By Nalini Mishra, Associate Partner with Mansi Batra, Legal Intern of Singhania & Co. LLP

“If Agriculture goes wrong, nothing else will have a chance to go right”                                                                  

M.S. Swaminathan

INDIA is growing rapidly and so is the technology sector of the country. But still, most of the population of the country is dependent on Agriculture as the source of income. A country that used to be vulnerable to food insecurity and relied on imports is now not only self sufficient, but also a net exporter. Agriculture sector has gradually changed their traditional techniques to modern one. Various reforms have been done by rulers of the country recently a major reform has been done by central government by passing three new farm related laws. The farmers of the country majorly depend on Minimum Support Price to sell the crops. The government till now was only using the socialist approach but now it is also using capitalist approach. 


The parliament in September 2020 passed the three farm laws with an objective to bring reforms in the agriculture sector. Prior to the introduction of these three bills, the agricultural sector in India was primarily under the control of State Agriculture Produce Marketing Committee (APMC) laws. Following are the three farm laws, which now stand repealed by the Farm Laws Repeal Bill, 2021 passed in the month of November, 2021: 

  1. The Farmer’s Produce trade and Commerce (Promotion and Facilitation) Act, 2020:--This act basically allow the farmers to sell their produce outside the Agriculture produce market Committees(APMCs). Means any license holder trader can buy farm produce from the farmers at mutually agreed prices. These practices are free from the mandi tax which is imposed by the State government. Hence, they can even sell their produce to private companies or big organizations who are willing to buy the same at a higher price so to make more profits. 
  2. The Farmer’s (Empowerment and Protection) Agreement of Price Assurance and Farm Services Act, 2020:--This act gives farmers freedom to do contract farming, in this act, farmer can sell there produce in a hassle free manner. In this type of contact farming farmers are directly connected so there is a no role of intermediary in between. 
  3. The Essential Commodities (Amendment) Act, 2020:- The Central government has enacted this act as a reform to an older act of 1991. In this act commodities such as edible oil, onion, potato, food grains, pulses etc are removed from the list of essential commodities. 
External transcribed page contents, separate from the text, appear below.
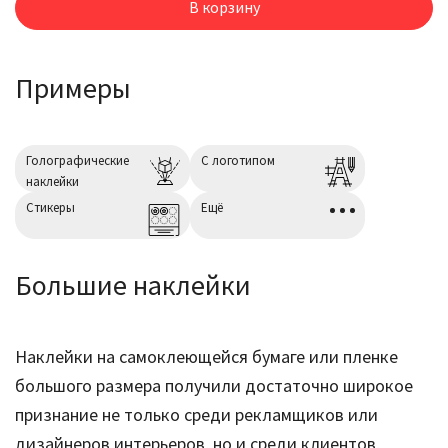
В корзину
Примеры
Голографические
С логотипом
наклейки
Cтикеры
Ещё
Большие наклейки
Наклейки на самоклеющейся бумаге или пленке
большого размера получили достаточно широкое
признание не только среди рекламщиков или
дизайнеров интерьеров, но и среди клиентов,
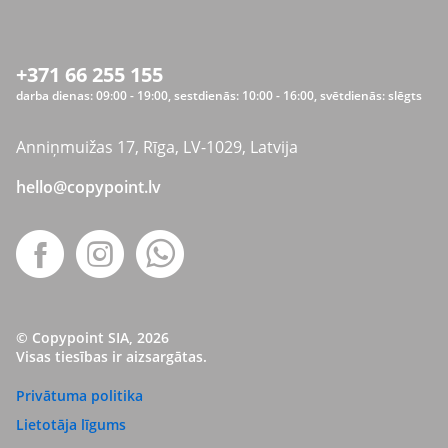
+371 66 255 155
darba dienas: 09:00 - 19:00, sestdienās: 10:00 - 16:00, svētdienās: slēgts
Anniņmuižas 17, Rīga, LV-1029, Latvija
hello@copypoint.lv
© Copypoint SIA, 2026
Visas tiesības ir aizsargātas.
Privātuma politika
Lietotāja līgums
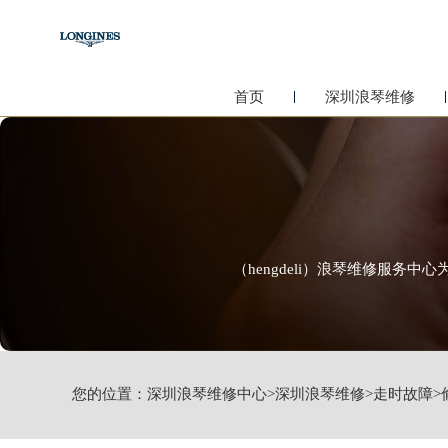
首页
深圳浪琴维修
（hengdeli）浪琴维修服
您的位置：
深圳浪琴维修中心
>
深圳浪琴维修
>
走时故障
>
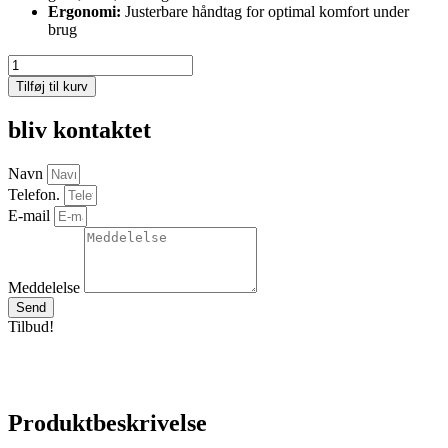
Ergonomi:
Justerbare håndtag for optimal komfort under
brug
Billy
goat
Tilføj til kurv
løvsuger
TKV601SPEU
bliv kontaktet
antal
Navn
Telefon.
E-mail
Meddelelse
Send
Tilbud!
Produktbeskrivelse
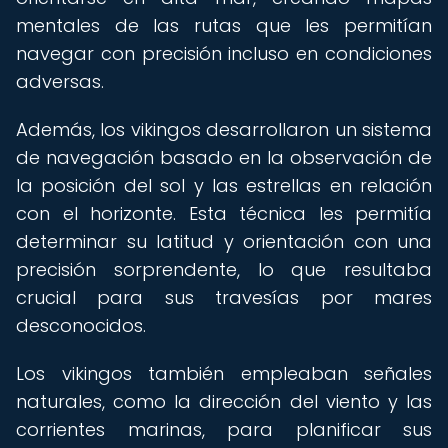
mentales de las rutas que les permitían
navegar con precisión incluso en condiciones
adversas.
Además, los vikingos desarrollaron un sistema
de navegación basado en la observación de
la posición del sol y las estrellas en relación
con el horizonte. Esta técnica les permitía
determinar su latitud y orientación con una
precisión sorprendente, lo que resultaba
crucial para sus travesías por mares
desconocidos.
Los vikingos también empleaban señales
naturales, como la dirección del viento y las
corrientes marinas, para planificar sus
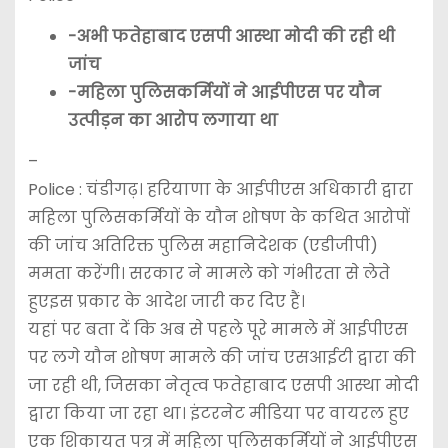
-अभी फतेहाबाद एसपी आस्था मोदी की रही थी
जांच
-महिला पुलिसकर्मियों ने आईपीएस पर यौन
उत्पीड़न का आरोप लगाया था
–
Police : चंडीगढ़। हरियाणा के आईपीएस अधिकारी द्वारा
महिला पुलिसकर्मियों के यौन शोषण के कथित आरोपों
की जांच अतिरिक्त पुलिस महानिदेशक (एडीजीपी)
ममता करेंगी। सरकार ने मामले को गंभीरता से लेते
हुएइस प्रकार के आदेश जारी कर दिए हैं।
यहां पर बता दें कि अब से पहले पूरे मामले में आईपीएस
पर लगे यौन शोषण मामले की जांच एसआईटी द्वारा की
जा रही थी, जिसका नेतृत्व फतेहाबाद एसपी आस्था मोदी
द्वारा किया जा रहा था। इंटरनेट मीडिया पर वायरल हुए
एक शिकायत पत्र में महिला पुलिसकर्मियों ने आईपीएस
On 29th November Prime Minister Narender Modi repealed the three controversial farm laws. He said, “We worked to provide farmers with seeds at reasonable rates and facilities like micro-irrigation, 22 crore soil health cards. Such factors have contributed to increased agricultural production. However, we failed to make them understand about the benefits of the new laws and as such, we have decided to roll them back.”

The major reason for repealing these farm laws was the continuous protest from Punjab, Haryana, and western Uttar Pradesh farmers. The PM said that these laws were brought with a good intention and were also welcomed whole-heartedly by many farmers’ organizations across several parts of India. Though only a small section was protesting it was important for the government to consider their stand as well. Hence, many dialogues were held, and a proposal to suspend these laws temporarily was also put forth on the table, but nothing worked. This made the government repeal the three controversial farm laws.


The three Farm laws are being hailed as a turning point in Indian agriculture’s history, with the potential to kickstart a total revolution. Though these farm laws have been repealed as of now, they have brought into notice a lot of problems that farmers are actually facing. This sector, without a doubt, is in desperate need of changes. All that is required is a systematic way to bring reforms in the agricultural sector by taking into consideration the viewpoints of the concerned section of the society – farmers. The PM gave a ray of hope by announcing that a committee will be constituted to take decisions on all such matters keeping in view the future. In this committee, there will be representatives of the central government, state governments, farmers, agricultural scientists, agricultural economists. The reforms will aid in the development of a much more integrated market, the creation of competition, and the improvement of the agriculture sector’s marketing domain’s efficiency and effectiveness.